This EF Core class represents a session with the database, tracking changes and managing entity queries and saves. It's also where you define your database tables.
What is a DbContext?
This .NET Core class handles incoming HTTP requests, coordinates application logic or services, and returns appropriate responses like JSON or status codes.
What is a controller?
This object-oriented programming principle allows a class to reuse the properties and methods of another class, forming a parent-child relationship.
What is inheritance?
You have a list of IGameCharacter objects that includes Warrior, Mage, and Archer. When you call TakeTurn() on each one, they all behave differently, without needing to know which type they are. This behavior demonstrates what object-oriented concept?
You’re building a user profile system and need to display a user's age.

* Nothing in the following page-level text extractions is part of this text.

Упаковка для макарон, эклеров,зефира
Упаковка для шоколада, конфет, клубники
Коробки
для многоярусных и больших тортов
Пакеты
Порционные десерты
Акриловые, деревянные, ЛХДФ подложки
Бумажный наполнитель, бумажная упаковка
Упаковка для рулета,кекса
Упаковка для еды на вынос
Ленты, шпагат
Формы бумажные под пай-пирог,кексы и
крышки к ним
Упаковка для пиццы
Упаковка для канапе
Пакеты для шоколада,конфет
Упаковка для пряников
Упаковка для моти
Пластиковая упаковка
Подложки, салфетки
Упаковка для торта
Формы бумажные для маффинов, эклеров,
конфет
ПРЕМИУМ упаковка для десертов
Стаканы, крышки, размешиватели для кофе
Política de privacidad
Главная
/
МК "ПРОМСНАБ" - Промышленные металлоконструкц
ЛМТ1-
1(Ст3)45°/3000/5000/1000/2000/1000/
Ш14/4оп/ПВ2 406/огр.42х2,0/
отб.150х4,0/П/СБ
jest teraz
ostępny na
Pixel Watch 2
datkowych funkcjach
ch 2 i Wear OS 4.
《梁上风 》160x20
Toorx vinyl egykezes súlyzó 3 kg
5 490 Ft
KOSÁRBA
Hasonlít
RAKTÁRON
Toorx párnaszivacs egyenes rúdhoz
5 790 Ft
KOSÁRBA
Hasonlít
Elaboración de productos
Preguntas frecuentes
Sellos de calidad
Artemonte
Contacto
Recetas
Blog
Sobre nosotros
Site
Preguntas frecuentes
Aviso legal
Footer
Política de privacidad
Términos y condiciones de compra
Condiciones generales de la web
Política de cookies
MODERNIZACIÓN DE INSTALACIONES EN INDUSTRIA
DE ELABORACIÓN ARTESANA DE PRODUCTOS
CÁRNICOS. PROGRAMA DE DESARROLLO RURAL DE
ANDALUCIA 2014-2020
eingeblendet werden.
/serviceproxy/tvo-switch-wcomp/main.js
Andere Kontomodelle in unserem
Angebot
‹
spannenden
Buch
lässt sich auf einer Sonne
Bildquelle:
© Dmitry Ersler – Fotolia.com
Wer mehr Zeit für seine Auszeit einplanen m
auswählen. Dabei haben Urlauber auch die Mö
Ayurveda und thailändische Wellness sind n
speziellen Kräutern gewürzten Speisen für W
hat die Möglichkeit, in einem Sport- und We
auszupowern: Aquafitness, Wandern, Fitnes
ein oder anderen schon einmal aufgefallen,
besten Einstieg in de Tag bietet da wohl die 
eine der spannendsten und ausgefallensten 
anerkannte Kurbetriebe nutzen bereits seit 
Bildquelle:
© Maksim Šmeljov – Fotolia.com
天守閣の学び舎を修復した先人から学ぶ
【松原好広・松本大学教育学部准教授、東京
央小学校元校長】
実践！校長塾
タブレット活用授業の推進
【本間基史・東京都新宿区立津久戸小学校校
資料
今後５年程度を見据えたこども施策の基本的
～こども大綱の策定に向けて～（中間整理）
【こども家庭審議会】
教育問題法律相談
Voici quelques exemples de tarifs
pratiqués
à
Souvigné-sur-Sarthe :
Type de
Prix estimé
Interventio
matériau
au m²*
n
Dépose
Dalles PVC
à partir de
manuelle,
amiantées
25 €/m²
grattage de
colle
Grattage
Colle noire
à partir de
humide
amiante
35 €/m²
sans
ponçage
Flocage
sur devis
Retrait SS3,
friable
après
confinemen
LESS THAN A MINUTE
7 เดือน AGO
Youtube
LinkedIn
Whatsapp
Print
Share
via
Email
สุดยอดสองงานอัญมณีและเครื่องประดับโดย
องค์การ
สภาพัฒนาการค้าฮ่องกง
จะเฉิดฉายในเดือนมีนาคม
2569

What data type should you use to store this data in your database?
What is a DateOnly?
This EF Core feature tracks changes to your data model and generates code to update the database schema accordingly, without losing existing data.
What is a database migration?
This application-wide mechanism catches unhandled errors and returns consistent, safe responses, often configured in middleware to avoid repetitive try/catch blocks in every controller.
What is a global exception handler?
This C# construct defines a contract of method signatures that multiple unrelated classes can implement, allowing for flexible and consistent behavior across types.
What is an interface?
This design principle involves providing a class with its required dependencies, like services or repositories, from the outside, rather than creating them internally, improving flexibility, maintainability, and separation of concerns.
What is dependency injection?
You have a list of users, and every time someone logs in, you loop through the list to find the matching user by username. To improve performance, you refactor your code to look up users instantly by their username key. What data structure do you use?
What is a dictionary?
These two methods are found in EF Core migration files. One defines the changes to apply to the database, and the other defines how to reverse them.
What are Up() and Down()?
This design pattern abstracts data access logic into a separate layer, allowing you to manage querying and persistence without exposing the underlying database or ORM directly to your business logic.
What is the repository pattern?
This object-oriented concept allows objects of different classes to be treated through the same interface or base type, with each class providing its own implementation of shared methods like Execute() or Attack().
You notice a controller that handles HTTP requests, validation, logging, and database access all in one class. To improve design, you refactor it so each part does only one thing. This follows what object-oriented principle?
What is the Single Responsibility Principle?
You’re writing a POST /api/users endpoint and consider reusing your internal User class as the request body. But it includes fields like Id, DateCreated, and IsAdmin, which clients shouldn’t set. To avoid exposing these fields and keep your API focused on required input only, what should you do instead?
What is use a Request object (DTO Pattern)
This type of property in an entity class lets you reference related data, such as a User's Orders or a Villager’s Home, and is used to define relationships in EF Core. They are used to represent 1:1, 1:*, and *:* relationships.
What are navigational properties?
This design pattern is used to transfer only the necessary data between layers or across the network, often shaping or filtering fields from your domain models to keep API responses clean and secure.
What is the Data Transfer Object (DTO) pattern?
This control structure lets you handle exceptions gracefully in C# by attempting risky code, catching errors if they occur, and optionally running cleanup code afterward no matter what.
What is a try/catch/finally block?
You create a TaxCalculator class with a method that doesn’t depend on instance data. Instead of creating an object to use it, you call the method directly on the class. What C# keyword allows this behavior?
What is static?
You’re writing a condition like
if (product.IsAvailable() && product.GetDiscount().Amount < 75)
and you intentionally check IsAvailable() first because it’s fast and likely to return false, while GetDiscount() involves a database call. This technique improves performance by avoiding unnecessary work. What is this optimization behavior called?
What is short circuiting?
These are the two types of keys used to define relationships between tables in a relational database. One uniquely identifies a row, and the other connects it to a related row in another table.
What are primary and foreign key references?
This software design pattern separates an application into three layers: controller, business logic (services), and data access (e.g., repositories or database), promoting modularity and maintainability.
What is layered (three-tiered) architecture?
This type of class cannot be instantiated on its own and is used to define shared properties or methods, often including abstract members that must be implemented by derived classes.
What is an abstract class?
You want to let child classes customize a method’s behavior, but in one case you require them to implement it, and in another you just allow them to override it optionally. What two C# keywords help you define these methods in a base class? What keyword do you use in the child class?
What are abstract, virtual, and override?
You notice you've copied the same tax calculation logic into three different controller methods. When the formula needs to change, you’ll have to update it in all three places. To avoid this maintenance headache, what software principle should you follow?
What is Don't Repeat Yourself (DRY)?